Muhammed is the victim of practices by Israel’s Interior Ministry that seek to limit the number of Palestinians in Jerusalem.
Muhammad’s father describes what it’s like for his son to be denied a basic human right. “He’s a living human being without a name, without a personality, without an ID, without a self,” said the frustrated father. “He can’t have dreams like others. He can’t be a human being like others. He can’t go out, fall in love, get a job, or have savings.”
The story of Muhammad is repeated all too often in Palestinian communities in and around Jerusalem, where people seeking to register their children are forced to break through a bureaucratic wall they don’t have the resources to crack.
The Society of Saint Ives, the Catholic Center for Human Rights of the Latin Patriarchate in the Holy Land, helps children like Muhammad and their families by providing free legal services.
The organization provides legal aid to the needy, oppressed, and marginalized and tries to raise the awareness of human and civil rights in the wider society.
“The Society of Saint Yves believes that every human being is created in the image of God and the dignity and rights of everybody are God given,” explained Raffoul Rofa, Saint Ives director.
As he oversees the work of resisting and combating the impact of the occupation through legal actions, he tries to promote justice and fairness for everybody.
Rofa wishes for a sea change.
I think in order for us to see a change in this situation, world governments need to change their political stance and be fair,” he said. “The world needs to decide that there is a solution for the ‘Palestinian problem’ that is fair to everyone.”
Until that day, Rofa and the other lawyers at Saint Yves will keep working on the ground, day after day, defending people whose basic human rights may otherwise be denied.
“It can be something as simple as registering a child,” he said. “That’s what keeps me and my colleagues going.”
Every bit of the work Saint Yves does affects the generations to come. “If we help one child to get registered, that means the child becomes eligible for proper medical care, proper education, and all the benefits children are entitled to,” said Rofa. “It allows them to have a travel document should they wish to go abroad with their parents.”
On the other hand, children who aren’t registered are unable to get further education or proper healthcare, and they can’t leave Jerusalem. Until August 2022 Saint Yves has dealt with 5,620 legal files, in addition to 261 child registration files that were opened at the organization.
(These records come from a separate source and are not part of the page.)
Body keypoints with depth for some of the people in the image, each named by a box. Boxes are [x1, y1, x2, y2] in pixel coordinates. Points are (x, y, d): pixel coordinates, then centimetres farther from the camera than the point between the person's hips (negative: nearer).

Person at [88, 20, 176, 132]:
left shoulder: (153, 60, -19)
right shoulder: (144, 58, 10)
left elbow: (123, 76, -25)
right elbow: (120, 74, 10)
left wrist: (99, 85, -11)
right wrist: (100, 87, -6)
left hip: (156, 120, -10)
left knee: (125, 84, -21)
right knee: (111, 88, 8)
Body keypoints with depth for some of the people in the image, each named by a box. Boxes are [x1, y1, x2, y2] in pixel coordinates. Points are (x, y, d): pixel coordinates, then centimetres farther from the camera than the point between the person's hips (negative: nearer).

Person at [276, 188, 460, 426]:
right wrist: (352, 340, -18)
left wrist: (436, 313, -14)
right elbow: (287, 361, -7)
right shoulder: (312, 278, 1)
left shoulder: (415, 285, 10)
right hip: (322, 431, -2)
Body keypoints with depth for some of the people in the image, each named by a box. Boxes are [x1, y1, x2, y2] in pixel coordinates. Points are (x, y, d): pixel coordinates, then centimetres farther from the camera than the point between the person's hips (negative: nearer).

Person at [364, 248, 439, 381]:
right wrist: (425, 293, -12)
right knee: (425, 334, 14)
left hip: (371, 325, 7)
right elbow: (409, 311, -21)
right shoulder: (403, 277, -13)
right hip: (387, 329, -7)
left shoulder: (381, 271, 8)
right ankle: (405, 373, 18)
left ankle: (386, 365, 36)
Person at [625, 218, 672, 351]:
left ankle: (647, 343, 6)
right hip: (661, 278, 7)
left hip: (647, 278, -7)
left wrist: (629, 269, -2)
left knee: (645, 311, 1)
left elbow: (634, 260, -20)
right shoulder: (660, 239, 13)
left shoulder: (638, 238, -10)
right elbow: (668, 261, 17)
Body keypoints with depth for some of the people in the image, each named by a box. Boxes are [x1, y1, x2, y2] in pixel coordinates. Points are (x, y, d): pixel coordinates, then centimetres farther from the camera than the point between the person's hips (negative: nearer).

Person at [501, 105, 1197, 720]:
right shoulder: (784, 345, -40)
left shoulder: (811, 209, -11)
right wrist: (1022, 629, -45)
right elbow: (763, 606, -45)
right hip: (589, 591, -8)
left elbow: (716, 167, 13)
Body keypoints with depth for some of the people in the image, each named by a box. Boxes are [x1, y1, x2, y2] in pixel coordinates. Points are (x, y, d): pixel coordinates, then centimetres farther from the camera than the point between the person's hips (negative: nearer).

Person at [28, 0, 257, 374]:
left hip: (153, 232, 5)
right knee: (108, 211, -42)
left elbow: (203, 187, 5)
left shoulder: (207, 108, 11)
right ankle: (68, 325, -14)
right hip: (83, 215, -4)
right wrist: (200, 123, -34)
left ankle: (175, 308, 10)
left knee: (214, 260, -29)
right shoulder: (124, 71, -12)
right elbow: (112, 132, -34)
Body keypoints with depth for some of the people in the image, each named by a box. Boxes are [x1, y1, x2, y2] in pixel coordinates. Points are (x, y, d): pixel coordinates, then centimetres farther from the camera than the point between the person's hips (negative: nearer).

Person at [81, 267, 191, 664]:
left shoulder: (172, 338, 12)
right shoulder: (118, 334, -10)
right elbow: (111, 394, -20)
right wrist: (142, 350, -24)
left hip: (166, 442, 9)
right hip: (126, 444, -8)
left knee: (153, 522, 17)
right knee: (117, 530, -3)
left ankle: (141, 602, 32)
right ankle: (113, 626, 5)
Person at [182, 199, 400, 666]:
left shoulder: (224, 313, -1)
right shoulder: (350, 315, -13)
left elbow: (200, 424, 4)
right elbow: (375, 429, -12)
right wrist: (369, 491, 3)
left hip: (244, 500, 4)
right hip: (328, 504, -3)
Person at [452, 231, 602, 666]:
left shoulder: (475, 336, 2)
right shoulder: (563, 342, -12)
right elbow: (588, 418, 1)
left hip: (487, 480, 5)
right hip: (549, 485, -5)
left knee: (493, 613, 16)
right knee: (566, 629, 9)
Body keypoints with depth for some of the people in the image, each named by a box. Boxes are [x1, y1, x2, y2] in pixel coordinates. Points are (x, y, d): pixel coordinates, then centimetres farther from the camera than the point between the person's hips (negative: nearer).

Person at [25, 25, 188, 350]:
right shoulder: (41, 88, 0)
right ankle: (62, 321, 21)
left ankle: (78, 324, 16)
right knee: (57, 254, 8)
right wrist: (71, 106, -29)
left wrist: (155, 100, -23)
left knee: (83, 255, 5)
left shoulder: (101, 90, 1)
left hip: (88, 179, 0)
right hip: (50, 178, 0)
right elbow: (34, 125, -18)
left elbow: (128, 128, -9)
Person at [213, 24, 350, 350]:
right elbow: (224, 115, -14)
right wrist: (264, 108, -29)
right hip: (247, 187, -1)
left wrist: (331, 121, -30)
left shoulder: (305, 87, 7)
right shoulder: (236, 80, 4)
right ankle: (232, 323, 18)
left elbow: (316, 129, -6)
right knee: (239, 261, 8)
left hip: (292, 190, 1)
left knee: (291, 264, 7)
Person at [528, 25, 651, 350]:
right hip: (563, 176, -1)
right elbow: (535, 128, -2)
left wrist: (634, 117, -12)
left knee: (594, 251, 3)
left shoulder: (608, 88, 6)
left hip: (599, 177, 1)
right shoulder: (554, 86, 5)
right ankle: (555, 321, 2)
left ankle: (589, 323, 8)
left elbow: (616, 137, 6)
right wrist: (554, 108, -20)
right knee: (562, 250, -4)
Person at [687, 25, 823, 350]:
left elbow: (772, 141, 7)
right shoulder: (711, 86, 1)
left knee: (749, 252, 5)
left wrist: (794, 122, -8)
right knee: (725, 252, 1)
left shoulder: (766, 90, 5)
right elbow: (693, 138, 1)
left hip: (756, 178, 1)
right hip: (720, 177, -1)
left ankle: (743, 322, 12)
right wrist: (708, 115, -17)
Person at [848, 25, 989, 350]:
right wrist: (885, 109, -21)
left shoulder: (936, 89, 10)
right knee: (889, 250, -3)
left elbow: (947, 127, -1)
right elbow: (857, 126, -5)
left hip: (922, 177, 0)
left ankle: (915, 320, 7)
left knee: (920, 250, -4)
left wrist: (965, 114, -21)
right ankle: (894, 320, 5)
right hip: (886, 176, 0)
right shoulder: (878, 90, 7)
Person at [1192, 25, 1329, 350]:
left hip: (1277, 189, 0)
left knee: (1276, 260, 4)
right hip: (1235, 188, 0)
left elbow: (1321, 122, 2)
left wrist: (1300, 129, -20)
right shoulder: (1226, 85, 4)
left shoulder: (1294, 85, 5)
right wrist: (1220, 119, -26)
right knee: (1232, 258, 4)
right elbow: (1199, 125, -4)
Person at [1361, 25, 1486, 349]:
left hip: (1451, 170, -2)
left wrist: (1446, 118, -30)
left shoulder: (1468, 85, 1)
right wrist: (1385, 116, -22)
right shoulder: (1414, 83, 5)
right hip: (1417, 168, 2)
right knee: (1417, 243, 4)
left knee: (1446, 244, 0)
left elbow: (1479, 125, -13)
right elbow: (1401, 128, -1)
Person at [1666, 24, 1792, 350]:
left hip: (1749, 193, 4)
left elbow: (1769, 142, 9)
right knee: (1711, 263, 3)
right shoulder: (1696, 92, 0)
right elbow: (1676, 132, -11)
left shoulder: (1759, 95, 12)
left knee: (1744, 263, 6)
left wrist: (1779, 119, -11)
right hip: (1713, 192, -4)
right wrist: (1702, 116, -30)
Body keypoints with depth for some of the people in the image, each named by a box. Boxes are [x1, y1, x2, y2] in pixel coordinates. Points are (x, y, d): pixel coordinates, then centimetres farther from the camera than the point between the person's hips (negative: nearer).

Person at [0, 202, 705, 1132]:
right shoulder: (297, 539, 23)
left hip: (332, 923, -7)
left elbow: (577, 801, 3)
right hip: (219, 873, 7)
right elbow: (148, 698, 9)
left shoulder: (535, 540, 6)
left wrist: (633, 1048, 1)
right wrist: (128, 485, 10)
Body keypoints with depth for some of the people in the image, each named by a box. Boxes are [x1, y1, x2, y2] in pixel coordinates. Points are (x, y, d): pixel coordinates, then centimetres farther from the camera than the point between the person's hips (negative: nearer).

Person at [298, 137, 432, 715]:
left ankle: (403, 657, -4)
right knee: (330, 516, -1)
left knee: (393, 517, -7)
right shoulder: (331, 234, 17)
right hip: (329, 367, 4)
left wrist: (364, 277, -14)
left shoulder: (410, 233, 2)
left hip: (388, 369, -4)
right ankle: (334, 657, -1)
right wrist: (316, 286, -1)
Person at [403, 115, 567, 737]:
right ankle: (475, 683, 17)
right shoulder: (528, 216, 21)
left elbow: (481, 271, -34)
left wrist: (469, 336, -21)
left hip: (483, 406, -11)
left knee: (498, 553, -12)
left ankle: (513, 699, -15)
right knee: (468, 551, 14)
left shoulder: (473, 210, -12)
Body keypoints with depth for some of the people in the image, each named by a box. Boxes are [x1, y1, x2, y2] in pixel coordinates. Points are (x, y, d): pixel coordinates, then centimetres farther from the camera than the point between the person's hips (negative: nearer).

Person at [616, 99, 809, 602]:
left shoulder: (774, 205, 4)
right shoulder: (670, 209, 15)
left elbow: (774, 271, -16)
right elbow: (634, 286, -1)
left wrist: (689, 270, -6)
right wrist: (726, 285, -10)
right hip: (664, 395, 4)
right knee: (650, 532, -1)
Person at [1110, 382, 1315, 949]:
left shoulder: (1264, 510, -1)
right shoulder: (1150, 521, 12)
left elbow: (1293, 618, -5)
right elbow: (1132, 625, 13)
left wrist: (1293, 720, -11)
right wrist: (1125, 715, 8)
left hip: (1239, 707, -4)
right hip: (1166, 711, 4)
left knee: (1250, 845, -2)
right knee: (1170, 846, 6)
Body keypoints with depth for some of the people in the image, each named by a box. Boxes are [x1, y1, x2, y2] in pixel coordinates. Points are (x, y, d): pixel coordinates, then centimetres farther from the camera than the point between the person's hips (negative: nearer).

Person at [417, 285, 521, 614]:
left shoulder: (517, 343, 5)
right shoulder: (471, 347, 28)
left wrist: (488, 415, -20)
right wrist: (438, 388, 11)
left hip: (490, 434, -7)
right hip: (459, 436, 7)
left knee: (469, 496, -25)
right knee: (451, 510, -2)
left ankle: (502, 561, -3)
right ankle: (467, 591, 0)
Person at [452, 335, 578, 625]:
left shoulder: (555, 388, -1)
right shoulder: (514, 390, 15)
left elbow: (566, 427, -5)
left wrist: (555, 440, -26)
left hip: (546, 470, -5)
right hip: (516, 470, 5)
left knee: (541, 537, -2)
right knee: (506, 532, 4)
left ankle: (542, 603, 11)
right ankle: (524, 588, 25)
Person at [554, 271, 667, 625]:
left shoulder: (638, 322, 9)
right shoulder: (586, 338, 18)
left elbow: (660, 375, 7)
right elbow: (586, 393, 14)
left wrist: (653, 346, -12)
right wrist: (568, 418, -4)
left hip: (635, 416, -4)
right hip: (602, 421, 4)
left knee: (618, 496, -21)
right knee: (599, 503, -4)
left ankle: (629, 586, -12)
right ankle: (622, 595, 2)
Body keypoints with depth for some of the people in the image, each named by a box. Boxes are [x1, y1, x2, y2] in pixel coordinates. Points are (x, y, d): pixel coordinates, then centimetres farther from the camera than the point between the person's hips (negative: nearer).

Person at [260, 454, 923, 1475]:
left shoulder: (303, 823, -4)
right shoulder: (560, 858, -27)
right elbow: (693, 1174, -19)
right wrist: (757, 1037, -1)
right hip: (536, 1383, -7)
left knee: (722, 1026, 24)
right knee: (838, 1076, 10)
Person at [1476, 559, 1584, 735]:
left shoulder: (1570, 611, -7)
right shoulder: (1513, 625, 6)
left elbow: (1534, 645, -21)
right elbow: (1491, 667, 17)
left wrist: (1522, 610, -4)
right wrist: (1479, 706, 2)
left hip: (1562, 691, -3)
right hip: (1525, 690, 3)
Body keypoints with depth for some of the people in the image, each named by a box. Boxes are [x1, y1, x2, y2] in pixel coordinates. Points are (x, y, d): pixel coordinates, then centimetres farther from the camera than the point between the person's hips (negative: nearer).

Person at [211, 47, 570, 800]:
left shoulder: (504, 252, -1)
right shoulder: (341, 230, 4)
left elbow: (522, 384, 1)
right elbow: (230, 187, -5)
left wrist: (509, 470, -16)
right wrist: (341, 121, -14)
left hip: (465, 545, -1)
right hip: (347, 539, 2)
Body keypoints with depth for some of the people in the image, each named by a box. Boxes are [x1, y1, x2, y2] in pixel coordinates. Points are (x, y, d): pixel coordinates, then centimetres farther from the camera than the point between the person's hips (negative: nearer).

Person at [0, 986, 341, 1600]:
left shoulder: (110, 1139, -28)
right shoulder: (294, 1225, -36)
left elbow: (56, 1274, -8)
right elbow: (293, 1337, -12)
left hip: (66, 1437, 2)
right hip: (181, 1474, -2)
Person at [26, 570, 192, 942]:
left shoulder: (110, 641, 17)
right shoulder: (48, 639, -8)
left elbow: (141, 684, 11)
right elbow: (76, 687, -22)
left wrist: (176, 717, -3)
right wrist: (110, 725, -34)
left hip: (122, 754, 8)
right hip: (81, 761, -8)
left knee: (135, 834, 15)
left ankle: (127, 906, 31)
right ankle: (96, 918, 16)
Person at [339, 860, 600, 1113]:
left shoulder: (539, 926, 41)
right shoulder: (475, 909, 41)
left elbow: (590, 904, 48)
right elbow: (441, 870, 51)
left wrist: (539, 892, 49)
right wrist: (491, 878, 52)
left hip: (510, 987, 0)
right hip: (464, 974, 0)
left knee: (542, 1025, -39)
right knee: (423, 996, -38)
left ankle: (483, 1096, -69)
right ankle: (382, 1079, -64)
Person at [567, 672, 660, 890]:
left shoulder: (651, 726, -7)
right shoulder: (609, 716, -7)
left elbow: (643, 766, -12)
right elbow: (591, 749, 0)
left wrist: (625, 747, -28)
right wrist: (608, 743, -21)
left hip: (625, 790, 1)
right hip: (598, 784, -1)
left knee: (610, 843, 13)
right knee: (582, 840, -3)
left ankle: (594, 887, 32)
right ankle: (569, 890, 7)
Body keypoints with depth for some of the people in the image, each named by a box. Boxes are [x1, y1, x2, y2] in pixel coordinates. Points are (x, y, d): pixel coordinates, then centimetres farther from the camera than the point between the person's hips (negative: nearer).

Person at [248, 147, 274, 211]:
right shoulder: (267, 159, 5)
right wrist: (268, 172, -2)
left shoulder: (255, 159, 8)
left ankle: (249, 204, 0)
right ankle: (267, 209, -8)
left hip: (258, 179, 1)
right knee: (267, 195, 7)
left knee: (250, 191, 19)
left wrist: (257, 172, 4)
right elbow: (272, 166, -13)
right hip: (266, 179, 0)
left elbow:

Most Palestinians in East Jerusalem are permanent residents of Israel, and their children are not automatically registered in the population registry, but rather the parent who is from Jerusalem must apply with the Israeli Ministry of Interior and meet complicated legal procedures that do not favor them. The procedure gets complicated if one of the parents holds a West Bank ID card, or if the family lives in the vicinity of Jerusalem or outside city boundaries.
“We don’t succeed in every case,” said Rofa. “But we try our best.”
Rofa asks for global prayers—prayers for the strength to keep helping children and families.
“The atmosphere in which we work is not an easy one,” he said. “The system works against us.”
Rofa also prays for a safe, secure space in which to carry on. "Many other organizations are attacked because of their work,” he said. “We pray for a space that gives us the freedom to provide the services we do to help those in need.”